7) That the judgment creditor elected to file a new judgment on 27 September 1966, thereby making available to the judgment debtors the procedures which they adopted, namely, the filing of a new motion for new trial which was filed on 7 October 1966. Thereby the time within to appeal was further extended for the period of sixty days next following the formal written order denying said motion for new trial which formal written order was entered on 4 November 1966.
Pending the filing of a formal written opinion,
IT IS ORDERED in conformity with the foregoing recitations.”
The first question which we must answer is the effect of the new amended judgment signed and filed on 27 September 1966. It was not necessary for the Squyres to take this step. The 15 December 1965 written judgment and the 18 March 1966 remittitur, coupled with a formal written order signed by the trial judge and filed with the Clerk bringing to a conclusion the 3 March 1966 minute entry order, would have presented an appealable record. The Squyres having elected to cause the entry of an amended judgment on 27 September 1966, Arizona Land was privileged to appeal therefrom or to follow the procedure above set forth, that is to say, a further motion for new trial and motion for judgment N.O. V. directed to the 27 September 1966 judgment.
*8In the case of McKinster v. Great Northern Ry. Co., 67 Mont. 134, 218 P. 87 (1923), the court held, on a substantially similar fact situation, that the amended judgment was the one from which the appeal could be taken. Since there is no precedent in Arizona to guide this Court, we choose to follow the principle as set forth in the McKinster case. Arizona Land’s appeal from the 27 September 1966 judgment, which reflects the amount of the 14 December 1965 judgment less the 18 March 1966 remittitur, is timely.
The next question for our consideration concerns the manner in which parties to an action may reach money or other evidence of indebtedness which is held by the Clerk of the Superior Court in relation to that action. The certificate of deposit on file with the Clerk of the Superior Court is in custodia legis and, therefore, exempt from execution or garnishment by the judgment creditor against the Clerk of the Superior Court or from garnishment by the judgment creditor against the bank issuing the certificate of deposit. The only way that the certificate of deposit could be reached by the judgment creditor is by a motion filed in the cause, with notice, followed by a hearing and an order by the court directing that the Clerk disburse the funds. Kunselman v. Kaser, 41 Ariz. 219, 17 P.2d 327 (1932) ; Anderson v. Ferguson, 56 Idaho 554, 57 P.2d 325 (1936).

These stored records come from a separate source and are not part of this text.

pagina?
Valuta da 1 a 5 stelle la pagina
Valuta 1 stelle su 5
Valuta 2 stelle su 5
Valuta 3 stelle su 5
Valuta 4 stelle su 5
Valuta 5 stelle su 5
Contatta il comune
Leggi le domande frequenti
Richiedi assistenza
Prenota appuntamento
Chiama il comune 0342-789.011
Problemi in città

Kunselman involved a judgment of foreclosure in which the trial court directed that the mortgaged property, which was in the hands of the receiver, be sold by the sheriff. The court held that property in custodia legis was not subject to levy and sale under execution by the sheriff without leave of the court. Although the facts in this case are somewhat different, the principle espoused in Kunselman is applicable and supports our conclusion.
In the Anderson case, one-half of the proceeds from the sale of hogs was placed with the Clerk of the Court. It was held that execution docs not run against money in custody of the court. The court stated that, “The court has inherent power to control the fund in the hands of its clerk and to direct him as to the distribution thereof in the discharge of his official duties. * * ‘An order for payment of a fund out of court may be made on motion in the cause in which the fund was deposited * * * ’.”
The minute entry order entered by this Court on 19 December 1966 is affirmed. Upon the issuance of the mandate in connection with this matter, the trial court is directed to proceed in a manner consistent with this opinion.
DONOFRIO, J., and JACK L. OGG, Judge of Superior Court, concur.NOTE: Chief Judge JAMES DUKE CAMERON having requested that he be relieved from the consideration of this matter, Superior Court Judge JACK L. OGG was called to sit in his stead and participate in the determination of this cause.